Given passage
Saturday, December 04, 2021

A veteran Taco Bell worker of 20 years says he quit because customers have gotten so 'unreasonable' and hard to deal with

mmeisenzahl@businessinsider.com (Mary Meisenzahl)
© Provided by Business Insider REUTERS/Shannon Stapleton

A Taco Bell manager is leaving after 20 years for a non-food service job.

He says customers have gotten more demanding and abusive since the pandemic started.

Workers are also burnt out and pushed to their limits, he says.

After 20 years of working at Taco Bell, a worker told Insider that he's leaving because customers have gotten too difficult in the past year.

The worker, whose employment was confirmed by Insider and who asked to remain anonymous for fears of impacting his future employment, has been in the fast-food industry for years, putting in six years at McDonald's before his two-decade career at Taco Bell.

"Fast food is pretty much the only thing I've ever known," he told Insider. If customers hadn't become so unreasonable and angry, "I probably would've just kept doing what I was doing. I loved my job until Covid hit."

The employee says that things have gotten especially bad since the COVID-19 pandemic began in early 2020. Customers have become more critical and angry towards workers in the service industry, and suddenly "people think it's perfectly okay to be intolerant, demand things, and just be unreasonable," he said, to the point where his work is "almost untenable."

This shift in customers is in part thanks to the rapid advances in technology used by fast-food chains, like online ordering, and people becoming accustomed to being at home and having everything delivered, the worker said. Many customers are "starting to treat fast food as their personal catering service," the worker said, with extreme modifications to every item and no empathy or understanding for overwhelmed workers.

What is needed
In the Taco Bell article, how long did the worker spend at McDonald's before joining Taco Bell?

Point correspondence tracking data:
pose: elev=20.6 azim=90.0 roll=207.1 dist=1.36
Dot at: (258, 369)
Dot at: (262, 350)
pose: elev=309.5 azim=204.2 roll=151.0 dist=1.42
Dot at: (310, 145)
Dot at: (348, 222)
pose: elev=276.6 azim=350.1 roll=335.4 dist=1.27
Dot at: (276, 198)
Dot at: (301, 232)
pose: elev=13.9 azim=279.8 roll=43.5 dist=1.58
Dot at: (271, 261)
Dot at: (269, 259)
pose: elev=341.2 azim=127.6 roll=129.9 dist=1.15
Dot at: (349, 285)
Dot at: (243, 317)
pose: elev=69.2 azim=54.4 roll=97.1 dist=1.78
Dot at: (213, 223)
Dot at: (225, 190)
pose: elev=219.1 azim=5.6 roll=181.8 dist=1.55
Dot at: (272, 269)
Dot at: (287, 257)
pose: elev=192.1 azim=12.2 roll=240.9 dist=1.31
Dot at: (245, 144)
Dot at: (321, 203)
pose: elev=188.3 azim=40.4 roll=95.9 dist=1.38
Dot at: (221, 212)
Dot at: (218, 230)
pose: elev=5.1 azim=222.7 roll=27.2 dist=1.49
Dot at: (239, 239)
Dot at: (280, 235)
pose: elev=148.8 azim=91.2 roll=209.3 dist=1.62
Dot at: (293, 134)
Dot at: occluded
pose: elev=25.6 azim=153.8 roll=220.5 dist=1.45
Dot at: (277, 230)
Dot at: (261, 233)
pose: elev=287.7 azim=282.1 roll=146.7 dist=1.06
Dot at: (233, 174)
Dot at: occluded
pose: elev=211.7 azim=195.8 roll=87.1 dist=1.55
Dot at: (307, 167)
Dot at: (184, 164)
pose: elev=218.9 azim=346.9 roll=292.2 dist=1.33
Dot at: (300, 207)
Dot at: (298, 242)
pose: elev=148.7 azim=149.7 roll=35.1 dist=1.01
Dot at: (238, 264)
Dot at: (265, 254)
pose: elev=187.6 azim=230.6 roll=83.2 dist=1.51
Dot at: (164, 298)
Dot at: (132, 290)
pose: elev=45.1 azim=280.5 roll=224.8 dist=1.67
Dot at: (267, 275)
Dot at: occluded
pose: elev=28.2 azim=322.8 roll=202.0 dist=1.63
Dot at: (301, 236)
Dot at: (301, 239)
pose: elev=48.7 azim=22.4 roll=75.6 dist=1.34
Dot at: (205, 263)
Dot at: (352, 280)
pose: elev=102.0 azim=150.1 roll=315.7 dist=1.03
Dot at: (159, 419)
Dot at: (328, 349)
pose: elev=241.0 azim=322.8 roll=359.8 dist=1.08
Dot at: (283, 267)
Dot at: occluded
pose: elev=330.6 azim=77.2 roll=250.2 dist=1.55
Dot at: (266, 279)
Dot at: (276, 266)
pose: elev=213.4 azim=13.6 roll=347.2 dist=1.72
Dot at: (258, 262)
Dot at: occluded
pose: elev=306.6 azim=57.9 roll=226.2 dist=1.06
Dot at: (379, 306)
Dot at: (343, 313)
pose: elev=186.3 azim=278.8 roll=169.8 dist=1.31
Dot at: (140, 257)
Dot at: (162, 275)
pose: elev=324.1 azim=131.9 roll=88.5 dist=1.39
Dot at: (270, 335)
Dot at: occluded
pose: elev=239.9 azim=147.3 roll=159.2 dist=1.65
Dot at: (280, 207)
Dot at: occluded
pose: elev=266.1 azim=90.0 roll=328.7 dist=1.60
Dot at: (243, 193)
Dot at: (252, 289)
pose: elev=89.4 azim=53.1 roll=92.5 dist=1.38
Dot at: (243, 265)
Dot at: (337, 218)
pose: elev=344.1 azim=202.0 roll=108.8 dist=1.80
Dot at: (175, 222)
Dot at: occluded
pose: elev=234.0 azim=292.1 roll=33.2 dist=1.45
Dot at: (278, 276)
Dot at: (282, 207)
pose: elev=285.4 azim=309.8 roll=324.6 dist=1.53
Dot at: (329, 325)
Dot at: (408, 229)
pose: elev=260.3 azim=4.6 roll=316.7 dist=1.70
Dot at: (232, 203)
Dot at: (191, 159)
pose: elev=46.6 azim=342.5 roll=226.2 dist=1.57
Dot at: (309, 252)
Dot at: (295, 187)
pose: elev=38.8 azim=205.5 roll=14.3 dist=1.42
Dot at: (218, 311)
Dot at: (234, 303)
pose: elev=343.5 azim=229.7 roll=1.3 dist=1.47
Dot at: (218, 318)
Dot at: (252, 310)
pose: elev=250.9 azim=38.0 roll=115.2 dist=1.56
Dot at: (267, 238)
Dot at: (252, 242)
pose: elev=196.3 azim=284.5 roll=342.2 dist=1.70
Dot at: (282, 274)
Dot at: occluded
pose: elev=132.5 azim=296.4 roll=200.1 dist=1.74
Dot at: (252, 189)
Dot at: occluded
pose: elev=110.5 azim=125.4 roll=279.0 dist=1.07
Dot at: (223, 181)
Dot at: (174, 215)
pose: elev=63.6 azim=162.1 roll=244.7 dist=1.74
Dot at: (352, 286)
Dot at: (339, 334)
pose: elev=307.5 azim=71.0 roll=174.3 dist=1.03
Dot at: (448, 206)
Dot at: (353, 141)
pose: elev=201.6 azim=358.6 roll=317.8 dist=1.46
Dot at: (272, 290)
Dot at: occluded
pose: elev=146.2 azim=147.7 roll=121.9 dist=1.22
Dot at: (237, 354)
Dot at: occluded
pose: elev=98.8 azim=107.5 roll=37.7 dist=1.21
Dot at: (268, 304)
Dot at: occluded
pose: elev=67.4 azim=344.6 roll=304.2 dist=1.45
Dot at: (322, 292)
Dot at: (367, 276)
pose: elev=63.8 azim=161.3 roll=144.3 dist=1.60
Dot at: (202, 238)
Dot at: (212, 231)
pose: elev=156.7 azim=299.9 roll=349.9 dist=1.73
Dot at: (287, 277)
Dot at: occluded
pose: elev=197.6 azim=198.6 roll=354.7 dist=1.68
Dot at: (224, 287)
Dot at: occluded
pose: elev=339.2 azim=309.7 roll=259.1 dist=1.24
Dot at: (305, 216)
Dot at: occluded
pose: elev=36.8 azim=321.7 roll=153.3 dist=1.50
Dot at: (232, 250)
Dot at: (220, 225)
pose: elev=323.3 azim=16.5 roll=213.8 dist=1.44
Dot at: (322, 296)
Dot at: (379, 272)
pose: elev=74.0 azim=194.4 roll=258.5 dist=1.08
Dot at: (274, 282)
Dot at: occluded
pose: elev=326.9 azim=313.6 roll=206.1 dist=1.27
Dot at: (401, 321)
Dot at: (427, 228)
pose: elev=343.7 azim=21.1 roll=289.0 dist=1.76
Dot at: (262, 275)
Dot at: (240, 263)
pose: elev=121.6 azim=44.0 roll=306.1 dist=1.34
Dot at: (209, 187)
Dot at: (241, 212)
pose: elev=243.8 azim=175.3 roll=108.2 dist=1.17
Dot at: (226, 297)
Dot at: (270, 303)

Solved problem
Six years.